■ **Brano da leggere**
+++

Perciò l'ebraismo non può disperare della fedeltà di Dio, è prigioniero della speranza. Ma anche noi siamo legati a questa speranza.

Nonostante la fedeltà di Dio all'alleanza e all'amore per il suo popolo, Israele ha rischiato più volte, nel cammino della storia, di essere eliminato e si è trovato spesso in condizioni di inferiorità e di persecuzione.

Come vanno interpretati questi avvenimenti senza cedere alla disperazione, senza rischiare di rimuoverli, nella loro tremenda e concreta realtà, dalla memoria storica?

Le reazioni degli ebrei di fronte a queste tragedie furono, di volta in volta, diverse: talora ne cercarono la causa nella disobbedienza alla legge; in altri momenti accusarono l'ingiusti- zia dell'uomo; oppure cercarono conforto adorando, in silenzio, l'incomprensibile mistero di Dio.

Leggiamo, ad esempio, nel Midrash Rabbà sul libro delle Lamentazioni: "Israele fu punito", dice ben Aza'i, "per aver ripudiato l'unico Dio, la circoncisione, i dieci comandamenti, i cinque libri della Torah".

La Mishnah, in un noto passo, mostra con quale coscienza unitaria l'ebraismo rifletteva su questi fatti della sua storia: "Cinque disgrazie caddero sui nostri padri il 17 di Tammuz e il 9 di Ab; il 17 di Tammuz, le tavole della legge furono spaccate, l'offerta quotidiana interrotta e una breccia fu aperta nella città e Apostomos bruciò i rotoli della legge e mise un idolo nel tempio; il 9 di Ab fu decretato che i nostri padri non sarebbero entrati nella terra promessa, il tempio fu distrutto la prima e la seconda volta, Bethar fu catturato e la città fu devastata".

L'ultima di tutte queste grandi tragedie è stata la Shoah: essa non ha alcuna proporzione con le persecuzioni precedenti e appare come il climax tragico dell'antisemitismo dei millenni precedenti.

Mi riferisco ad Auschwitz: alcuni ebrei lo giudicano come il martirio e la sofferenza più duri che Dio abbia chiesto ad Israele; altri (André Neher ed Elie Wiesel) come il tempo del più grande buio e del totale silenzio di Dio.

+++

■ **Voci**
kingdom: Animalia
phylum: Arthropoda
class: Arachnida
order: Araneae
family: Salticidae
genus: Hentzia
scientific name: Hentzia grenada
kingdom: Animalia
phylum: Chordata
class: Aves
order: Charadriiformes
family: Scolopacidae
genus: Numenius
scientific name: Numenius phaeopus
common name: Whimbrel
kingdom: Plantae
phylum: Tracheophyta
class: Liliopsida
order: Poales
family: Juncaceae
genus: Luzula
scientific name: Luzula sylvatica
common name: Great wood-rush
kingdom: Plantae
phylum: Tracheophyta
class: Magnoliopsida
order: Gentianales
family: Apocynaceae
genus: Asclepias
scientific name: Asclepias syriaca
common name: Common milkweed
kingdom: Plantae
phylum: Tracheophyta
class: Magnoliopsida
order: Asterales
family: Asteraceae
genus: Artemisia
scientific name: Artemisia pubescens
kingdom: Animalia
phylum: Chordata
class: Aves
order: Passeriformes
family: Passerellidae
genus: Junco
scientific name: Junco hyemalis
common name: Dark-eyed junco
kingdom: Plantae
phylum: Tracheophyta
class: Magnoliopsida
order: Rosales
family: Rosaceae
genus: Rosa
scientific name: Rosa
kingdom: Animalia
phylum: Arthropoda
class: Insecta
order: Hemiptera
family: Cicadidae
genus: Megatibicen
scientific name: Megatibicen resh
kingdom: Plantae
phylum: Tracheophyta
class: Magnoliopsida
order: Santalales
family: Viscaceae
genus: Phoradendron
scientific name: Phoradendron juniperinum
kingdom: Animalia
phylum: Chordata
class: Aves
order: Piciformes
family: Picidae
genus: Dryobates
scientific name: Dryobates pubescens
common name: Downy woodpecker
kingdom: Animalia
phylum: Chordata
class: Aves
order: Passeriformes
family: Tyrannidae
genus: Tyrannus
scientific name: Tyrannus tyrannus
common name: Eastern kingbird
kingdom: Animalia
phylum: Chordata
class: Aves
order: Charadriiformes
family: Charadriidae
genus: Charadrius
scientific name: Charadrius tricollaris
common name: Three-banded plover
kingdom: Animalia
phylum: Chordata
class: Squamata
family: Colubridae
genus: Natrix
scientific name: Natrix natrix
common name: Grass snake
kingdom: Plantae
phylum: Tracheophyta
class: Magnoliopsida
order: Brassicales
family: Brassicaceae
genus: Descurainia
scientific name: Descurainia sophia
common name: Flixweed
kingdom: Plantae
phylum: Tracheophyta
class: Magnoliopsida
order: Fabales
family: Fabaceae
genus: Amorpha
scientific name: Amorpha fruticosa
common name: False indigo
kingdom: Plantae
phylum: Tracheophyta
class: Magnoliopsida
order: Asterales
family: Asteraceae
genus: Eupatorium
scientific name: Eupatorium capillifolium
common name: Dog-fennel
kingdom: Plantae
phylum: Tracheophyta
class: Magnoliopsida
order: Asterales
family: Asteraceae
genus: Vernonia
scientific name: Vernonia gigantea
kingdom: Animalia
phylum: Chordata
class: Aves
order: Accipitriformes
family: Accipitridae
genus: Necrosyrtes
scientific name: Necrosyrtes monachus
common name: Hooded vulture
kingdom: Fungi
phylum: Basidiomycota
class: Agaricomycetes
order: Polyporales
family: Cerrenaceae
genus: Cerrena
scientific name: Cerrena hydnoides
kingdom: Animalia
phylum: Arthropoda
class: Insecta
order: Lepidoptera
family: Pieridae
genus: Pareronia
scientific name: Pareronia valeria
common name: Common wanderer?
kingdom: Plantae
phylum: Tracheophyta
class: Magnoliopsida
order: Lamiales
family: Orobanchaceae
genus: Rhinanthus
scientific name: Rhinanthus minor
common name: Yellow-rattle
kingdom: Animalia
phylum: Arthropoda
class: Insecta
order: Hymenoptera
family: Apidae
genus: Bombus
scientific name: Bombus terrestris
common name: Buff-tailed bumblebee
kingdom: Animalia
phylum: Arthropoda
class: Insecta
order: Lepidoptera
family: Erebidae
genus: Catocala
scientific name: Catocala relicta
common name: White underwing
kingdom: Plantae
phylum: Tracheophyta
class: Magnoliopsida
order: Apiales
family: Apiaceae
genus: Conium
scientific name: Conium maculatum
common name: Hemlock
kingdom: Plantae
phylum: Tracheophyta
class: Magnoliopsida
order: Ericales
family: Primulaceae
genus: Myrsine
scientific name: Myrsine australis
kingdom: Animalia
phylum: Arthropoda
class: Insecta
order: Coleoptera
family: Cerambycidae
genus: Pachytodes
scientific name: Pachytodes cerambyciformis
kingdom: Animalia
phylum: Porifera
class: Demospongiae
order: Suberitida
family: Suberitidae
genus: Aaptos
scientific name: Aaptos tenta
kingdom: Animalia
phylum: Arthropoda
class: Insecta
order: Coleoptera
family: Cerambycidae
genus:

+++

■ **Consegna**
Ricopia dal brano sull'ebraismo la parte che si apre con le parole contenenti "Perciò l'ebraismo non" e si chiude con "e di persecuzione.". I record non servono per svolgere l'esercizio.

■ **Soluzione**
Perciò l'ebraismo non può disperare della fedeltà di Dio, è prigioniero della speranza. Ma anche noi siamo legati a questa speranza.

Nonostante la fedeltà di Dio all'alleanza e all'amore per il suo popolo, Israele ha rischiato più volte, nel cammino della storia, di essere eliminato e si è trovato spesso in condizioni di inferiorità e di persecuzione.